Complete the following:
1/ Answer these questions about the genealogy post:
(a) Around what year did Eugene Ellsworth Lammay disappear?
(b) According to the death certificates, what was his mother's maiden name?
(c) In which county did his parents and siblings live in the censuses back to 1870?
2/ Write the next part of the genealogy post, starting after its final sentence.

Passage given:
+++

Sep 8, 2011

Part 3: Finding Ancestors & Secrets You Didn't Know Existed

This is Part 3 of my experiences finding ancestors and secrets when you did not know they even existed.  You can read the previous posts here Part 1 and Part 2.

As I mentioned in Part 2 my great grandfather Eugene Ellsworth Lammay has been my biggest brick wall and the catalyst in my genealogy research.  He had at least one and possibly two "other" families besides my grandmother's and disappeared around 1920, suspected of running off with another woman.  My plan of action was to find out as much as I could about his parents and siblings, with hopes of leading me to more information about him.  Starting with the 1910 census and working backward I found his parents (Joseph & Anna) and siblings in the census fairly easily all the back to 1870, living in Allegheny County, PA.  From death certificates I knew his mother's maiden name was McKim and that Eugene was born in Chester County, PA.  When I did not find the family in Allegheny Co. in 1860 I thought I was sure to find them easily in Chester Co. because I had the names of the 3 oldest children born prior to 1860. 

They were no where to be found.  Not in Chester or anywhere else for that matter.  I tried a zillion different spellings, omitted birth years in case they were wrong on the census, nothing.  Felt I had hit another brick wall.

+++

Given data:
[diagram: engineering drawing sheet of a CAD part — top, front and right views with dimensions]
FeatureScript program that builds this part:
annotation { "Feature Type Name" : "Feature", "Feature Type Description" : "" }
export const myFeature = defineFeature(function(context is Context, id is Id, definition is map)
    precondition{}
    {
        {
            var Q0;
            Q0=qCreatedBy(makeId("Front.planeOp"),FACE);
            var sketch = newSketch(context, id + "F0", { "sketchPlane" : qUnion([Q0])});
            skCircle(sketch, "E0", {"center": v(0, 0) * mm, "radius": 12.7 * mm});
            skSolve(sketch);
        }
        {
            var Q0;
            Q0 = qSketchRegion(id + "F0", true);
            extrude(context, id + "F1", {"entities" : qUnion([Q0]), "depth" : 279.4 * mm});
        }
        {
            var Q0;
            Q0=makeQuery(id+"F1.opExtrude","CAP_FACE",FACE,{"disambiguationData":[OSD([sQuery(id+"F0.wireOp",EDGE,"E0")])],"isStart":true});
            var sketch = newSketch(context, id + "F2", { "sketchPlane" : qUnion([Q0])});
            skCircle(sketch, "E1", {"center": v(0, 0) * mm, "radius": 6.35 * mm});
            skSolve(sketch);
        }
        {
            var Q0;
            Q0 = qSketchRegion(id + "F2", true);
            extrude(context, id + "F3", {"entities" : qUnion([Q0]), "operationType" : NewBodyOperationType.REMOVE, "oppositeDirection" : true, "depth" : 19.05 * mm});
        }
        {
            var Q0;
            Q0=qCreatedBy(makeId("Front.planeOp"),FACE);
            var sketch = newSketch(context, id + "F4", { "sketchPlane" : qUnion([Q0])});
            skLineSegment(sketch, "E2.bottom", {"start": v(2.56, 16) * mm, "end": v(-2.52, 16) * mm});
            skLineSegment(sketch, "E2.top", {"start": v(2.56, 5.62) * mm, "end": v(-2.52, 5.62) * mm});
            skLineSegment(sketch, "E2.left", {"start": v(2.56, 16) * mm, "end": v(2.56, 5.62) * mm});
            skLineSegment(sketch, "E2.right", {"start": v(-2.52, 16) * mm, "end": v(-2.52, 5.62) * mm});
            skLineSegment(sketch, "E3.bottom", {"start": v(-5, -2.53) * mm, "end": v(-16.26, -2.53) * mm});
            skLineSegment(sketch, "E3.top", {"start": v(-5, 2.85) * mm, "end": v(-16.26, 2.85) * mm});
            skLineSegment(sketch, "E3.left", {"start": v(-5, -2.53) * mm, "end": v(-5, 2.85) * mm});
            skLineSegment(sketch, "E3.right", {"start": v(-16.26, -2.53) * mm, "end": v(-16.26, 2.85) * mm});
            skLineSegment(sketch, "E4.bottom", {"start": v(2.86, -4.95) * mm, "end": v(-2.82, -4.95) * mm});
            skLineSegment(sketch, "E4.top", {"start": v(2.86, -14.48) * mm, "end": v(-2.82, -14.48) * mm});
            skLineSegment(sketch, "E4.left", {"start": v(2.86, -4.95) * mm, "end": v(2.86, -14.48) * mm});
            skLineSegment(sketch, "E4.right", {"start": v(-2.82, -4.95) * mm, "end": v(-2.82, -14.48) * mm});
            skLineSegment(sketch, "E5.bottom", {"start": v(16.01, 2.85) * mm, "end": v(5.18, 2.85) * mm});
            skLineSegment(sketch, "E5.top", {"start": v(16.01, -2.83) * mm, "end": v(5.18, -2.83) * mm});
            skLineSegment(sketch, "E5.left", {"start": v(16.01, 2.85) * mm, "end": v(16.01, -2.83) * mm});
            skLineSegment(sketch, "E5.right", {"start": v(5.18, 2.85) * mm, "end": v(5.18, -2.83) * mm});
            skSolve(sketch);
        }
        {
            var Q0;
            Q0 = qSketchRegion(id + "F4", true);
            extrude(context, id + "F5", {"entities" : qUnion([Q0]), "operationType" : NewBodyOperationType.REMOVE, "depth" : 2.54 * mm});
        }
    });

+++

Written responses:
1/
(a) Around 1920
(b) McKim
(c) Allegheny County, PA

2/
So I periodically did these random searches, sometimes searching just first name and age in Chester Co.  Two families kept appearing in the results.  A Joseph Lammey married to a Mary Ann with 8 kids--none of whose names matched my Joseph.  Also a Myers Chalfant married to an Anna with kids Lewis, Clara, and Ida.  This Chalfant family nagged at me because the mother was Anna and the kids names matched the 3 oldest siblings of Eugene.  But I thought it was coincidence and ignored it.

Then I found two other pieces of information that finally made the light bulb go off in my head.  The first was finding the married name of my great grandmother's (Eugene's wife) sister Annie.  Her husband was Lewis Chalfant.  The second was an ancestory.com message board post about the Joseph Lammey married to Mary Ann.  Apparently this Joseph had served in the Civil War as mine had and was said to have abandoned his wife Mary Ann after the war and disappeared.  Very familiar story!

I researched Eugene's brother-in-law, Lewis Chalfant, further and found a death certificate.  There is was.  He was not only Eugene's brother-in-law but also his half brother.  Lewis parents' were Myers Chalfant and Anna McKim.  Further research showed Myers Chalfant was married to an Elizabeth Brown by 1870.

So between 1860 and 1870 somehow Joseph Lammay and Anna McKim hookup up, left their spouses and moved to Allegheny County.  They appeared to try to hide their past.  In the census records and in obituaries the 3 older children were always listed as Lammay's even though they used the last name of Chalfant.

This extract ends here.